English painter (1919–1988)

Eden Box (1919 – 1988) or E.Box or Edna Box, was a British artist who painted religious scenes often in a highly stylised, naive manner.

==Biography==
Box was born in London and studied at the Regent Street Polytechnic in central London between 1936 and 1939. She had a close friendship with the British writer and traveller, Lesley Blanch. After graduation she married professor Marston Fleming, a senior research fellow at Imperial College, London, and accompanied him on his overseas research trips. These trips to North America, Asia, Africa and Russia provided Box with subjects for her paintings. She painted richly coloured animals and figures in a highly stylised manner and often with a Christian theme. The Expulsion (1951), now in the Tate, shows animals in the Garden of Eden with two small human figures under a flaming sword flanked by angels. Box also used literature as a source and referenced works by Alexander Pushkin, William Morris, Andrew Marvell and William Blake in her paintings. Box's style was described as "strange" and her artwork as "unique" in The China Mail (1958).

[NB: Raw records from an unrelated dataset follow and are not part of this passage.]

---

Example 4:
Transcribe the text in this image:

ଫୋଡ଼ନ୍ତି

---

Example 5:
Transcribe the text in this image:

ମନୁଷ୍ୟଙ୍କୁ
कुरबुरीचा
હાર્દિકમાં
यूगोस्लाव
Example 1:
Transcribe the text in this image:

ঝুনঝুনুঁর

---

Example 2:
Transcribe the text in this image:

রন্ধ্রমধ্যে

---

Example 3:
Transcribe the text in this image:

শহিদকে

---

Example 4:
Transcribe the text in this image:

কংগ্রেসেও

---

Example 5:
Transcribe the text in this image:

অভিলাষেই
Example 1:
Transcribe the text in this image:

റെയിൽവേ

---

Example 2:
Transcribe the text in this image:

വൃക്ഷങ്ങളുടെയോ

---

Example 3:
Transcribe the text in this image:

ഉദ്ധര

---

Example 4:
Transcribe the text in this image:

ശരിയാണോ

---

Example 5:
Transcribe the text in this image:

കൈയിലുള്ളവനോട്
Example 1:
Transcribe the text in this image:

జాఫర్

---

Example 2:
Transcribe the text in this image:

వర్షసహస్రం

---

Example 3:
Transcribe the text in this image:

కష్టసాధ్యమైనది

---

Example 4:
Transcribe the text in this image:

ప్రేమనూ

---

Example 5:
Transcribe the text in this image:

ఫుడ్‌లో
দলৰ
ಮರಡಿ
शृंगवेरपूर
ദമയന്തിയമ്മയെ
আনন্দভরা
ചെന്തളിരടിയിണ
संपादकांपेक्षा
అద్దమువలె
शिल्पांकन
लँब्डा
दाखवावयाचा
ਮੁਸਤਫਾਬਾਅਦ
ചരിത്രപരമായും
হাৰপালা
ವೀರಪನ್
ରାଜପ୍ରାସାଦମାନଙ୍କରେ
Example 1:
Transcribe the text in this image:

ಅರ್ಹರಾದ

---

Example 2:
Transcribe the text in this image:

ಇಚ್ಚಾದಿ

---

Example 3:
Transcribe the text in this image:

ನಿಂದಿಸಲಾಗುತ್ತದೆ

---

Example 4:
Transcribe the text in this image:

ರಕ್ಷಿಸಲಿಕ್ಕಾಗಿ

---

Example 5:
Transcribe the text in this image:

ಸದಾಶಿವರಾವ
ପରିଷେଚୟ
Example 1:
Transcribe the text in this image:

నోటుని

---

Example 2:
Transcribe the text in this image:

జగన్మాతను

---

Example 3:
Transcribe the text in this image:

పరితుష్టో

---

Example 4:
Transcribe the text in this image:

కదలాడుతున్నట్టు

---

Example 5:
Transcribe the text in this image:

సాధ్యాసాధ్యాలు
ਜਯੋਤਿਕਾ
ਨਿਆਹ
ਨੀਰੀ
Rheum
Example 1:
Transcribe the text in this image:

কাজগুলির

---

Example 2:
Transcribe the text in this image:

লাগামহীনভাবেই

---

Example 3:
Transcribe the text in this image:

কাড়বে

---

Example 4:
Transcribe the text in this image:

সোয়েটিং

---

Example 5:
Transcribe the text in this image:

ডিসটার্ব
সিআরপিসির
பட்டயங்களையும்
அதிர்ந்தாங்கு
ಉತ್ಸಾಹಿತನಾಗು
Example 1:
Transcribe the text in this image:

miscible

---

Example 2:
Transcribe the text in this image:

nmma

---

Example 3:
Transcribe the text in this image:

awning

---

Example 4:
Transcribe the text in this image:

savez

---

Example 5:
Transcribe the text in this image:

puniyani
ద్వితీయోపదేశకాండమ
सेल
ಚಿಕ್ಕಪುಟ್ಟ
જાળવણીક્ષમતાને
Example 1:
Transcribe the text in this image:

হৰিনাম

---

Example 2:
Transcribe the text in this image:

In 1964, Box took part in the exhibition The World of the Innocents held at the Musée National d'Art Moderne in Paris. A 1981 retrospective exhibition of her work at the David Carritt gallery had a catalogue featuring an introduction written by Howard Hodgkin, who was a great admirer of her work. Other retrospectives were held in 1956 and 1979 at galleries in King's Lynn. Roy Strong also championed her work in a 1978 article for Vogue. Box's first solo exhibition was held in 1949 at the Hanover Gallery in London and in all she had fifteen solo exhibitions, including one in Rome and two in New York at the Betty Parsons Gallery in 1953 and 1958, during her career.